Retype the records exactly, including every line.

━━━━━━━━━━━━━━━━

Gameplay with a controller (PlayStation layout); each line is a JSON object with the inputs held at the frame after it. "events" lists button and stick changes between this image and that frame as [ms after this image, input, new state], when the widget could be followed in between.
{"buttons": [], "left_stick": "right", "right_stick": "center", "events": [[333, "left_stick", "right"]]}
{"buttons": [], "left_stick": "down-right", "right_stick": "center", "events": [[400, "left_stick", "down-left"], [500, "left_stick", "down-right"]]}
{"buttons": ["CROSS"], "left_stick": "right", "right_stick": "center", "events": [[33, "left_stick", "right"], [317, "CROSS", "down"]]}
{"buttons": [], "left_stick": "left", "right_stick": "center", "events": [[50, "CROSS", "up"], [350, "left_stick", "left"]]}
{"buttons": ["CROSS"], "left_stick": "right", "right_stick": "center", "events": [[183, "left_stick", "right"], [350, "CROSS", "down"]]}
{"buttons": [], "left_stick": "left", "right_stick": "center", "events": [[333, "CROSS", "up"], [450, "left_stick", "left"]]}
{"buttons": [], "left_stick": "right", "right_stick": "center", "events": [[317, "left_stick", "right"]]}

━━━━━━━━━━━━━━━━

Task answer -
Gameplay with a controller (PlayStation layout); each line is a JSON object with the inputs held at the frame after it. "events" lists button and stick changes between this image and that frame as [ms after this image, input, new state], when the widget could be followed in between.
{"buttons": [], "left_stick": "right", "right_stick": "center", "events": [[333, "left_stick", "right"]]}
{"buttons": [], "left_stick": "down-right", "right_stick": "center", "events": [[400, "left_stick", "down-left"], [500, "left_stick", "down-right"]]}
{"buttons": ["CROSS"], "left_stick": "right", "right_stick": "center", "events": [[33, "left_stick", "right"], [317, "CROSS", "down"]]}
{"buttons": [], "left_stick": "left", "right_stick": "center", "events": [[50, "CROSS", "up"], [350, "left_stick", "left"]]}
{"buttons": ["CROSS"], "left_stick": "right", "right_stick": "center", "events": [[183, "left_stick", "right"], [350, "CROSS", "down"]]}
{"buttons": [], "left_stick": "left", "right_stick": "center", "events": [[333, "CROSS", "up"], [450, "left_stick", "left"]]}
{"buttons": [], "left_stick": "right", "right_stick": "center", "events": [[317, "left_stick", "right"]]}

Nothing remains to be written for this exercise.